*Request A:*
Rewrite the paragraph of the article on the ACCC's data firms report that begins "Another salvo in the fast approaching privacy regime" as a shorter bulleted list that keeps its main facts.
*Request B:*
Summarize the article on the ACCC's data firms report in two sentences.
*Request C:*
Carry on the article on the ACCC's data firms report from its final sentence.

*Passage given:*
"""
By Paul McIntyre - Executive Editor

L-R: Civic Data's Chris Brinkworth, ADMA's Sarla Fernando, UNSW's Peter Leonard, Capital Brief's Laurel Henning and Future Media's Ricky Sutton

Another salvo in the fast approaching privacy regime set for tabling in parliament in August was fired last week by the ACCC around how personal information is collected, used and sold by data firms – Experian, Nielsen, Publicis-owned Epsilon and Woolworths-owned Quantium were among those flagged by the competition regulator last week in its eighth interim report as part of the multi-year Digital Platforms Inquiry. But the regulator has gone much further than putting these companies in the spotlight - it originally called them ‘data brokers’ but industry players in their submissions to the ACCC protested at the descriptor because they asserted they did not trade in personal information. Rather, they enabled companies who bought their services to segment and target audiences with shared attributes through the use of information that wasn’t personally identifying. So the ACCC changed the term to “data firms” in last week’s Data Products and Services interim report and, for good measure, broadened the scope of what a data firm is to what UNSW’s Business School’s Professor of Practice and Principal at Data Synergies, Peter Leonard, says now makes “every firm in this economy a data firm.” And in the short-term, that’s not good news for most companies because their data readiness and maturity is not matched by the “fundamental change” which will force everyone to “rethink their understanding of what even defines personal information” according to ADMA’s Director of Legal and Advocacy, Sarla Fernando. Leonard and Fernando are joined by Capital Brief’s Legal and Regulatory Affairs Correspondent, Laurel Henning and Civic Data’s founder, Chris Brinkworth. And for a tantalising teaser, Future Media’s Ricky Sutton lays out the changes Google is making to its search engine which is already seeing organic referral traffic to publishers abroad drop 40 per cent – brands, he says, are facing similar declines. Here's the topline takeouts from this week’s podcast panel of experts on the ACCC’s new intent for tougher definitions, enforcement and prosecution. Listen to the podcast here, it's rich pickings. 

 

This is no longer just about the creation of cleanrooms and ensuring that we're not disclosing personal information, identifying information to anybody else. We need to think about whether our practices are going to pass this new likely requirement of being fair and reasonable

Peter Leonard

Rude shock

To be blunt, any professional working in ecom, marketing, customer experience, digital advertising and data and analytics is going to have a rude shock for what they can do now versus what is likely in a year or perhaps a bit longer. 

The problem, says ADMA’s Director of Legal and Advocacy, Sarla Fernando, is that most companies and execs affected by the intensifying position from the ACCC and the Federal Attorney General’s Privacy reform to clamp down on the side of consumer protection is that many are deferring their readiness under the argument that’s it’s still coming.
"""
*Data extract:*
"""
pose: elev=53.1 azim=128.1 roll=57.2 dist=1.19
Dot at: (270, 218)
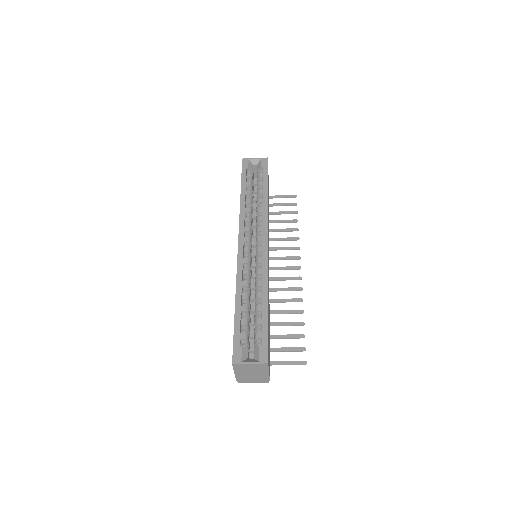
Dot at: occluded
"""
*Written answer A:*
- Last week, the ACCC's eighth interim report in its multi-year Digital Platforms Inquiry examined how data firms collect, use and sell personal information. It comes ahead of a privacy regime due to be tabled in parliament in August.
- Experian, Nielsen, Publicis-owned Epsilon and Woolworths-owned Quantium were among the companies flagged.
- The ACCC first called them "data brokers." Industry submissions objected, saying the companies do not trade in personal information. Instead, they help clients segment and target audiences using information that isn't personally identifying.
- The Data Products and Services interim report switched to "data firms" and broadened the term. UNSW's Peter Leonard says it now makes "every firm in this economy a data firm."
- ADMA's Sarla Fernando says most companies' data readiness and maturity do not match the "fundamental change," which will force everyone to rethink what defines personal information.
- Capital Brief's Laurel Henning and Civic Data's Chris Brinkworth join Leonard and Fernando on the podcast panel.
- Future Media's Ricky Sutton outlines Google's search changes, which are already cutting organic referral traffic to publishers abroad by 40 percent. He says brands face similar declines.

*Written answer B:*
Ahead of privacy reforms due in parliament in August, the ACCC's latest interim report replaced the term "data brokers" with "data firms" and widened it so far that UNSW's Peter Leonard says every firm in the economy now counts as one. ADMA's Sarla Fernando says most companies are not ready for a change that will force a rethink of what personal information is, and the article warns that professionals in marketing, digital advertising, and data and analytics face a rude shock.

*Written answer C:*
“This is fundamental change so everybody's going to have to rethink their understanding of the definition of personal information,” says Fernando. “It's a rethinking of what that will all now entail because that that lack of clarity that we've had up until now has kind of been a loophole from a marketing perspective. This shift has been coming to the marketing industry. If we go back to the beginning of the ACCC’s work, marketers were very much thinking all the data that they collected, they were just continuing to collect that data, and then think about what they would do with it. This report just absolutely clamps down on it. That’s definitely not the way that we can move forward.”

Consumer protection at all cost

For Peter Leonard the latest ACCC report enshrines the new assertiveness from the regulator to redefine and enforce consumer “harm” protections under consumer law and outlaw many of the practices common today around creating, segmenting and targeting audiences, even when they are de-identified.

“This report really zeroes in on the broader topic of how data is used by third party intermediaries in the Australian economy for a range of activities, including segmentation of audiences, for determining differential treatment of those audiences, regardless of whether or not they are identifying. And that's a really important distinction because that then leads the ACCC to say, hey, amongst other things, we need a new power to address so called unfair business practices in the Australian economy, which include as they see it, a range of consumer harms that might flow from uses of data to segment people by attributes or characteristics, even if those individuals are not identifiable.”

So in lay terms what does it all mean for companies and practioners?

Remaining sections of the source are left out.